Pedro Raimundo alega que o governo federal investe na agricultura familiar, e estimula que as crianças fiquem no campo. “O prefeito está indo contra o desejo da população. As estradas estão péssimas, o transporte escolar não oferece segurança para os alunos”, alerta o presidente do legislativo. Pedro ainda fala que as estruturas dos prédios estão boas, e os ACT’s também foram pegos de surpresa. “A nucleação deveria ser realizada no próximo ano, e não agora no próximo semestre. Teríamos mais tempo para conversar com a população e com os professores”, justifica Pedro.

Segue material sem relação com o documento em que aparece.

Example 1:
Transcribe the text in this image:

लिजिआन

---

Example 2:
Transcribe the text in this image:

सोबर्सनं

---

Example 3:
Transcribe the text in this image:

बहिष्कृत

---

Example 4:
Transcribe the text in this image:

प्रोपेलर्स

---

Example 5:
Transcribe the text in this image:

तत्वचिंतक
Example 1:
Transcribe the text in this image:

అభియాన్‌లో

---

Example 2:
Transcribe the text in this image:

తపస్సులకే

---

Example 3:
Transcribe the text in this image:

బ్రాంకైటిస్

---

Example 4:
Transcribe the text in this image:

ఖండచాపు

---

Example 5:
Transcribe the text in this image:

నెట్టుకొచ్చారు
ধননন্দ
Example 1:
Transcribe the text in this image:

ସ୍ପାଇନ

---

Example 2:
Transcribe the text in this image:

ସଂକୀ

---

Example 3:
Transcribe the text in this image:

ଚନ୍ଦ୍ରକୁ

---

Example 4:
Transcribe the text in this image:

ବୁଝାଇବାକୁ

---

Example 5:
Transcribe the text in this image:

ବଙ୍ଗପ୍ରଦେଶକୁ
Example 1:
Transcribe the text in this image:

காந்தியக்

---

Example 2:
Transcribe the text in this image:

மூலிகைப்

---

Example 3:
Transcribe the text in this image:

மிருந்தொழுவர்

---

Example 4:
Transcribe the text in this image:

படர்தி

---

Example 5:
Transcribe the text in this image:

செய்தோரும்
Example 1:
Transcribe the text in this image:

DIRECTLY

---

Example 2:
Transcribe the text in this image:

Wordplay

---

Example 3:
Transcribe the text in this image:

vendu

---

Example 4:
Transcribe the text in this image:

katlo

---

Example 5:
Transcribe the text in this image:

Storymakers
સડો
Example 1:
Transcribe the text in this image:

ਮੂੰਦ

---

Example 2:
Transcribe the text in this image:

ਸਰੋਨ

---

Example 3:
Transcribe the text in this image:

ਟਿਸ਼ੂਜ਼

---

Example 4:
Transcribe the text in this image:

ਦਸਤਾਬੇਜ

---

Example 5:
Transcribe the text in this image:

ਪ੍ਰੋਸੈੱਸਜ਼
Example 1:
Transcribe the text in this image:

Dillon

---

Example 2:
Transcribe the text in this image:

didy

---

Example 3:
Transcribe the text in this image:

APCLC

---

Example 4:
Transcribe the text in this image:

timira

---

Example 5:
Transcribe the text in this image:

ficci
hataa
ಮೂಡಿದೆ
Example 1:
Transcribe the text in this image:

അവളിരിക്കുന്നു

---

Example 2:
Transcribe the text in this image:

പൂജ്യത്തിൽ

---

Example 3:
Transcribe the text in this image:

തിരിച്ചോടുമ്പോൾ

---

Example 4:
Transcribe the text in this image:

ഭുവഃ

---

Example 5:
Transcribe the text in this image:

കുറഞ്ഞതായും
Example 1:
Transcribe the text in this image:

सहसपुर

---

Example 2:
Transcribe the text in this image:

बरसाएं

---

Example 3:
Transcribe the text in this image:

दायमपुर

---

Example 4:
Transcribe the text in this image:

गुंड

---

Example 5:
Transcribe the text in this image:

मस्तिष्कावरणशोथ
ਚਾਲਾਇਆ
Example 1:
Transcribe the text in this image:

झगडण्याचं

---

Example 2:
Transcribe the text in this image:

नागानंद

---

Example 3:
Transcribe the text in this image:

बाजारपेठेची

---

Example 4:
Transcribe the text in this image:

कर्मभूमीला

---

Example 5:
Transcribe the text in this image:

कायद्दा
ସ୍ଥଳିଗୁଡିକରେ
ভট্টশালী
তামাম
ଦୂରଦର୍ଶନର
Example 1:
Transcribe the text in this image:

Com relação ao projeto da administração em tornar os prédios em sede para entidades e até para empresas, o presidente vão vê com bons olhos. “O prefeito pretende licitar, mas pretende beneficiar seus amigos, e não as empresas como um todo que pretendem instalar-se no município”, alfineta Pedro.

A defesa

O prefeito Amarildo Matos de Souza garante que não voltará atrás na decisão. E garante que a medida é legal, já que existem turmas com apenas seis alunos. “Estamos realizando uma força-tarefa para recuperar as estradas. E os veículos da frota escolar estão adequados para realizar o transporte dos alunos. Os motoristas também participaram de um curso específico para transportar os estudantes”, assegura o prefeito.